Die Daten für diese Untersuchung kommen aus der umfassenden Langzeitstudie „British Household Panel Survey", die sich seit 1991 mit den unterschiedlichsten Aspekten des Lebens in Großbritannien beschäftigt. Die Teilnehmer dieser Studie informieren die Sozialwissenschaftler regelmäßig über Jahre hinweg über ihre Lebensumstände, ihre Gesundheit und ihre mentale Verfassung.
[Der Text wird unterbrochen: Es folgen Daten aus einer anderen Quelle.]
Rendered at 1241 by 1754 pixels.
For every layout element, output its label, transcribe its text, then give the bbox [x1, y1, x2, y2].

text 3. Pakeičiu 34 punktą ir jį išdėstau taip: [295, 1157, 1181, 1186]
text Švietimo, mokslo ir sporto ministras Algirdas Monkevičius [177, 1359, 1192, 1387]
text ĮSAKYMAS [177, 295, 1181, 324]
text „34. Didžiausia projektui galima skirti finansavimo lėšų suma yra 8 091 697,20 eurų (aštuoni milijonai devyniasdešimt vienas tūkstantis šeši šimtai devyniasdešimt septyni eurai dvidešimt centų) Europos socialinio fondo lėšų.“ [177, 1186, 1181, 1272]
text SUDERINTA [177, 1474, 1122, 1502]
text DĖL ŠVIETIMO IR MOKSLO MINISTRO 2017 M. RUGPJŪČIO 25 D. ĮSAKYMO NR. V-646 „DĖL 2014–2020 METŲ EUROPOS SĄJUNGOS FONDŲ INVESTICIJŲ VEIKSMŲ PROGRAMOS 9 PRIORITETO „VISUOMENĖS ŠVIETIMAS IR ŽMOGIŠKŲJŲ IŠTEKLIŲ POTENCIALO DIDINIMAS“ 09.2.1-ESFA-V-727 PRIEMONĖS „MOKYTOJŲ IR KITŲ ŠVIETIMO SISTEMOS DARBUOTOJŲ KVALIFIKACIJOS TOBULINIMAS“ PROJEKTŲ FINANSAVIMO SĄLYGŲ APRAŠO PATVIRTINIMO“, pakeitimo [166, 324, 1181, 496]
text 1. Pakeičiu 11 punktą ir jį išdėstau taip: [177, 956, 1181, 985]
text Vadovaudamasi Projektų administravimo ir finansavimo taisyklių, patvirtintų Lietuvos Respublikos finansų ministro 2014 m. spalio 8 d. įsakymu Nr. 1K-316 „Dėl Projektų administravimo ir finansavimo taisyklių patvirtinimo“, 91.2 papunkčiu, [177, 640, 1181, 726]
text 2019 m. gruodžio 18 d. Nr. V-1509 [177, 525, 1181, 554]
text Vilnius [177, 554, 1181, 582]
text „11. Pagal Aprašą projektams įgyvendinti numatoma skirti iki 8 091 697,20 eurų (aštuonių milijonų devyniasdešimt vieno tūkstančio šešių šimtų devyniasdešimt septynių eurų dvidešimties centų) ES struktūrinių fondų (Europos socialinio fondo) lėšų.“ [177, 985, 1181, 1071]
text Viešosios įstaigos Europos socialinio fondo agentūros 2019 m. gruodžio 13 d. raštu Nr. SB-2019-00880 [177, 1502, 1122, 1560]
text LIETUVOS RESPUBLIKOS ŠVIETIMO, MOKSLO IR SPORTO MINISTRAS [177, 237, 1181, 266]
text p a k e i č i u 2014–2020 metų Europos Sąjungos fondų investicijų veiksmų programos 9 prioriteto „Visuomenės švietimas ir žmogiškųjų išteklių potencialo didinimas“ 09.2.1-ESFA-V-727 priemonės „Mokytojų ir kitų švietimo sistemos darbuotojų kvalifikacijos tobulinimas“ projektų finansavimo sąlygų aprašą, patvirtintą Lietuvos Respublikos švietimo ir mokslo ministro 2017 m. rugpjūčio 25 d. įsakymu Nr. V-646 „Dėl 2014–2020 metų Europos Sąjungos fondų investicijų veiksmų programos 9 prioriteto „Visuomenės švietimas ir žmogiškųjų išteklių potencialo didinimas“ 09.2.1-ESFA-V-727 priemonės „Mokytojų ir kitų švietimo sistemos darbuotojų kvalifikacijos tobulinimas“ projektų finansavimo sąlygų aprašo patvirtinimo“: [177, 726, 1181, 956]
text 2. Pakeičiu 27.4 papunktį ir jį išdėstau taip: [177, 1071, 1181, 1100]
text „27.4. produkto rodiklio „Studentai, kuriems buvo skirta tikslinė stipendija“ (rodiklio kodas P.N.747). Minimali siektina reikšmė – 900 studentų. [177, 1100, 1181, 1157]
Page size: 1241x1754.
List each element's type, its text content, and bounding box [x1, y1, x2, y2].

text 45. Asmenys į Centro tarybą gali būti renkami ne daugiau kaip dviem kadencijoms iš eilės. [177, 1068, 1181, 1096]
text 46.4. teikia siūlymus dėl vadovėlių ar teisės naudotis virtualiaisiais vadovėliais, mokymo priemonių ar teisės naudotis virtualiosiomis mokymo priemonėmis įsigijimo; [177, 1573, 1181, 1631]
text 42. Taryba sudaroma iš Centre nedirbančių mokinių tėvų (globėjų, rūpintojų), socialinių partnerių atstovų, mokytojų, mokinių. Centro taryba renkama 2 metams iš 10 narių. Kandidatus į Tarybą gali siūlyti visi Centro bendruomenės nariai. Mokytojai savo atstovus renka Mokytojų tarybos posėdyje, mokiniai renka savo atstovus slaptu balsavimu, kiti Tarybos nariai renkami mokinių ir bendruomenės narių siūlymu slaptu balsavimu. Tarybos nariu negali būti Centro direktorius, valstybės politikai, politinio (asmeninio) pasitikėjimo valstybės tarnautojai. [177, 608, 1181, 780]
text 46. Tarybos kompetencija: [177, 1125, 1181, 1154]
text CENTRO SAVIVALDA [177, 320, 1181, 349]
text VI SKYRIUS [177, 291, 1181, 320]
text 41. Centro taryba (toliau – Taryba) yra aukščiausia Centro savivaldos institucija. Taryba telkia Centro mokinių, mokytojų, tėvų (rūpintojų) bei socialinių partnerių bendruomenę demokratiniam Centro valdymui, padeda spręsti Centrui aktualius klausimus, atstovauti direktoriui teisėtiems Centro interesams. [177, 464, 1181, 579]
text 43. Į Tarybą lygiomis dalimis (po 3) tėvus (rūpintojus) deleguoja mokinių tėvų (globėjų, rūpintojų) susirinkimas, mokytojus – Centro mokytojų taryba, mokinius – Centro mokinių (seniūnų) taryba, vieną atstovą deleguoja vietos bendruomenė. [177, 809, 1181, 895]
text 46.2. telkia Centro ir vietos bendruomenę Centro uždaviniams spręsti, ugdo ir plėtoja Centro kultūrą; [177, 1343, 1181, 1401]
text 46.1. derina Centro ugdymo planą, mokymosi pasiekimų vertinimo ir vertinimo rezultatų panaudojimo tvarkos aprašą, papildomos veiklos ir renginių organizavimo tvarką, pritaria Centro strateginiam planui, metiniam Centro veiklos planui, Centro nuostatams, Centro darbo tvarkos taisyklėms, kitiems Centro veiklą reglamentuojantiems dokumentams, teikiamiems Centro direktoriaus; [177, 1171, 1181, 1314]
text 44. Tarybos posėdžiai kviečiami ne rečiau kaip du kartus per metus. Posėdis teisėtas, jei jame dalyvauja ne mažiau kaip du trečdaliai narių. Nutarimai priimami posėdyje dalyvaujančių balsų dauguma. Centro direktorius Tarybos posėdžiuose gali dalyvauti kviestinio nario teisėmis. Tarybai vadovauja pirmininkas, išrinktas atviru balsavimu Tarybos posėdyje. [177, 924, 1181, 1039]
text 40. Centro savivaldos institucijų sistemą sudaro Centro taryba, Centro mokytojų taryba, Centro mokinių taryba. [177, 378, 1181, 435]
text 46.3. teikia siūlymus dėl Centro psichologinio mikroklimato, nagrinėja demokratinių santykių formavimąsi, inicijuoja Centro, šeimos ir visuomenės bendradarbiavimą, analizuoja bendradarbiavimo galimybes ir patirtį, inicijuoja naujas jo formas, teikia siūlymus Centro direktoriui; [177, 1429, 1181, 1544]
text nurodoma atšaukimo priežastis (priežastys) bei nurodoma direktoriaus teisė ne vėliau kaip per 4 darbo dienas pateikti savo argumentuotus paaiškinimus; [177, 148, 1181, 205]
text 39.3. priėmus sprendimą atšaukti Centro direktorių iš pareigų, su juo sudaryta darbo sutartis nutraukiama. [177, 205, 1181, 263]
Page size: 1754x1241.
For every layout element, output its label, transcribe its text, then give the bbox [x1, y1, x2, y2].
Ins Auge gefasst wurden nun über 1.000 Teilnehmer, die während dieser Studie ihre Wohngegend gewechselt haben, in eine Gegend mit mehr Grünanlagen, oder in ein urbaneres Umfeld, in dem wenige bis keine Grünflächen erreichbar sind. Die Ergebnisse zeigen, dass die Menschen, die in einen Bezirk mit weniger Grünflächen gezogen sind, in eine erkennbar schlechtere psychische Verfassung gerieten als an ihrem alten Wohnsitz. Denjenigen, die in eine grünere Gegend zogen, ging es dagegen deutlich besser.

Was die Dauer dieser Veränderungen angeht, so zeigte sich, dass sich die Gemütslage der urbanen Bewohner nach zwei bis drei Jahren wieder verbesserte; man könnte also sagen, sie hätten sich nach einer Weile wieder „gefangen". Auf der anderen Seite blieben die positiven Veränderungen bei den Menschen in Grünanlagen-Nähe auch noch nach drei Jahren bestehen. Die psychischen Verbesserungen sind also durchaus als langfristig und konstant anzusehen.
Die Forscher schließen aus den Ergebnissen ihrer Studie, dass Strategien, die mehr Grün und Grünanlagen innerhalb der Städte fördern, gleichzeitig zu einer allgemeinen Gesundheitsverbesserung der Bevölkerung beitragen.